BRSR-OpGAN: Blind Radar Signal Restoration using Operational Generative Adversarial Network
- URL: http://arxiv.org/abs/2407.13949v1
- Date: Thu, 18 Jul 2024 23:55:48 GMT
- Title: BRSR-OpGAN: Blind Radar Signal Restoration using Operational Generative Adversarial Network
- Authors: Muhammad Uzair Zahid, Serkan Kiranyaz, Alper Yildirim, Moncef Gabbouj,
- Abstract summary: Real-world radar signals are often corrupted by a blend of artifacts, including but not limited to unwanted echo, sensor noise, intentional jamming, and interference.
This study introduces Blind Radar Signal Restoration using an Operational Generative Adversarial Network (BRSR-OpGAN)
This approach is designed to improve the quality of radar signals, regardless of the diversity and intensity of the corruption.

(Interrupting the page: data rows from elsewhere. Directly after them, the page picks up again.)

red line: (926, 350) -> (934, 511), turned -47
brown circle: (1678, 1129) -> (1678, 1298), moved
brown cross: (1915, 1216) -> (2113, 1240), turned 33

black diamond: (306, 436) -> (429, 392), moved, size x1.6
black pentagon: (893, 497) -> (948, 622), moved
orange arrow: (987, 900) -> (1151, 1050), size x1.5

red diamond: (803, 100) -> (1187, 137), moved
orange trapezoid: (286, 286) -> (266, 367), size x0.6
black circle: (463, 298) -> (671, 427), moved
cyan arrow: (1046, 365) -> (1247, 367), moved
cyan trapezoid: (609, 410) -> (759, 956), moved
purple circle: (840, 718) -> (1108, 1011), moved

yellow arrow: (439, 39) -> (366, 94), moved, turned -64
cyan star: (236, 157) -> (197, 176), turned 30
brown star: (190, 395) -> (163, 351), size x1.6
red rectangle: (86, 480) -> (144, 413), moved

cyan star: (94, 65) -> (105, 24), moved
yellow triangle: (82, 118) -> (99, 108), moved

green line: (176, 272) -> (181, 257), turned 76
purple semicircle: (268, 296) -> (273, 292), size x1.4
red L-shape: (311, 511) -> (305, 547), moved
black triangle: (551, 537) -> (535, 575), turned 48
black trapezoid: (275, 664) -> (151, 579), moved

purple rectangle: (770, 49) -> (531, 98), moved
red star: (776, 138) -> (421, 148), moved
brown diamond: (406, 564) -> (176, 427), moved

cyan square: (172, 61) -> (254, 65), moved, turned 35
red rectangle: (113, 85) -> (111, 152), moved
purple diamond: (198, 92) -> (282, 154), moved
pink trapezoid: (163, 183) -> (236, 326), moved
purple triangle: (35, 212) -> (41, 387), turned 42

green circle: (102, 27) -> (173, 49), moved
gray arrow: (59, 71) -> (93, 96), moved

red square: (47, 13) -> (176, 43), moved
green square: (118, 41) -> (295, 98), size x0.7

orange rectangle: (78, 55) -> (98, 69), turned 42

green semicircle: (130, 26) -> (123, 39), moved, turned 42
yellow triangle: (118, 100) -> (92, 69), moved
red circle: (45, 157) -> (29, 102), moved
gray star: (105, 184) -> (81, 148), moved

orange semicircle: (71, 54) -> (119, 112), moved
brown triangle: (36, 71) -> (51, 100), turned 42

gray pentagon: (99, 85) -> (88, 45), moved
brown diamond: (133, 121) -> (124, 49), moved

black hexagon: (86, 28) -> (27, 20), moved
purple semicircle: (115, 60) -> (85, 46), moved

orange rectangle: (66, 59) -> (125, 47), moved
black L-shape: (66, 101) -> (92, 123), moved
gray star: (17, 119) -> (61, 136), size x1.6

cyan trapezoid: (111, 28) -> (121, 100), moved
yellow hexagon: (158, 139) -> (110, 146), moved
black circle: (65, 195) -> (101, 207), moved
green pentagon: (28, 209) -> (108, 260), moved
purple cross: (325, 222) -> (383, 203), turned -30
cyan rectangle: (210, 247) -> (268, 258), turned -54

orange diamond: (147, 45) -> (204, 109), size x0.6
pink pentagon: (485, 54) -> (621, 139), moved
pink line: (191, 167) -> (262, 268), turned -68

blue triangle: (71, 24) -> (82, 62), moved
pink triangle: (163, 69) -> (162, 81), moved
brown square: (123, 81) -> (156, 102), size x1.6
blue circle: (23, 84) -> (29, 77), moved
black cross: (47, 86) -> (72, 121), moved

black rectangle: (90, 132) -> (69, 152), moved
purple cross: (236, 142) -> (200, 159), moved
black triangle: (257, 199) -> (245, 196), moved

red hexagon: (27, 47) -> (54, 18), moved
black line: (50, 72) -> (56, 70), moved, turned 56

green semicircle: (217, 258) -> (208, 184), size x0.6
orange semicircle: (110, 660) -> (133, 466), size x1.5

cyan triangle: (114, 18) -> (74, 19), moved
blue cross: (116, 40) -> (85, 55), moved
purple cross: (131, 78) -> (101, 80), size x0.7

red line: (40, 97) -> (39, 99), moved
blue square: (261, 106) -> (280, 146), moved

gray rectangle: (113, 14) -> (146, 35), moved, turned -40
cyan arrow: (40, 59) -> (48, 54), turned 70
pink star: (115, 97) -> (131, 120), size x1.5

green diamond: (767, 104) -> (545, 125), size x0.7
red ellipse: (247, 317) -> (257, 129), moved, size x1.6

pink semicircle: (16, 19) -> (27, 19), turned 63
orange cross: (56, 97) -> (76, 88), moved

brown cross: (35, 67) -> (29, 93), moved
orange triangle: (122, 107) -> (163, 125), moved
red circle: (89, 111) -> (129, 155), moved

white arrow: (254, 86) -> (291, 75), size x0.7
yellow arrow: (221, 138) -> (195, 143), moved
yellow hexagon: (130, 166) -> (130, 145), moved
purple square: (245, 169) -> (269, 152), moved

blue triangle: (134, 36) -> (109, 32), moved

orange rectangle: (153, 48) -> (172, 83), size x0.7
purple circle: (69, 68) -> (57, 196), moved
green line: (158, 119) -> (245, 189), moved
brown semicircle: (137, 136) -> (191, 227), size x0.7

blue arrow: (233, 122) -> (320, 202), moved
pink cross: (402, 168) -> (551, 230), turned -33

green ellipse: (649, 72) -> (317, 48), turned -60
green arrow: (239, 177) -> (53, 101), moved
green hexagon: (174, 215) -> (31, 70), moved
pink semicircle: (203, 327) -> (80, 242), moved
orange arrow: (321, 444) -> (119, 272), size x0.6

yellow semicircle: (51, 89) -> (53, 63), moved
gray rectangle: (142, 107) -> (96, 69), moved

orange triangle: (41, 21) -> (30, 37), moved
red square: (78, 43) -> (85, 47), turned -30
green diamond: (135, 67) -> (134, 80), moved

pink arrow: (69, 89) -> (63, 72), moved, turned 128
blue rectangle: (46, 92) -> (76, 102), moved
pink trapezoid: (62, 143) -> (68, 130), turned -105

- Score: 15.913517836391357
- License: http://creativecommons.org/licenses/by/4.0/
- Abstract: Objective: Many studies on radar signal restoration in the literature focus on isolated restoration problems, such as denoising over a certain type of noise, while ignoring other types of artifacts. Additionally, these approaches usually assume a noisy environment with a limited set of fixed signal-to-noise ratio (SNR) levels. However, real-world radar signals are often corrupted by a blend of artifacts, including but not limited to unwanted echo, sensor noise, intentional jamming, and interference, each of which can vary in type, severity, and duration. This study introduces Blind Radar Signal Restoration using an Operational Generative Adversarial Network (BRSR-OpGAN), which uses a dual domain loss in the temporal and spectral domains. This approach is designed to improve the quality of radar signals, regardless of the diversity and intensity of the corruption. Methods: The BRSR-OpGAN utilizes 1D Operational GANs, which use a generative neuron model specifically optimized for blind restoration of corrupted radar signals. This approach leverages GANs' flexibility to adapt dynamically to a wide range of artifact characteristics. Results: The proposed approach has been extensively evaluated using a well-established baseline and a newly curated extended dataset called the Blind Radar Signal Restoration (BRSR) dataset. This dataset was designed to simulate real-world conditions and includes a variety of artifacts, each varying in severity. The evaluation shows an average SNR improvement over 15.1 dB and 14.3 dB for the baseline and BRSR datasets, respectively. Finally, even on resource-constrained platforms, the proposed approach can be applied in real-time.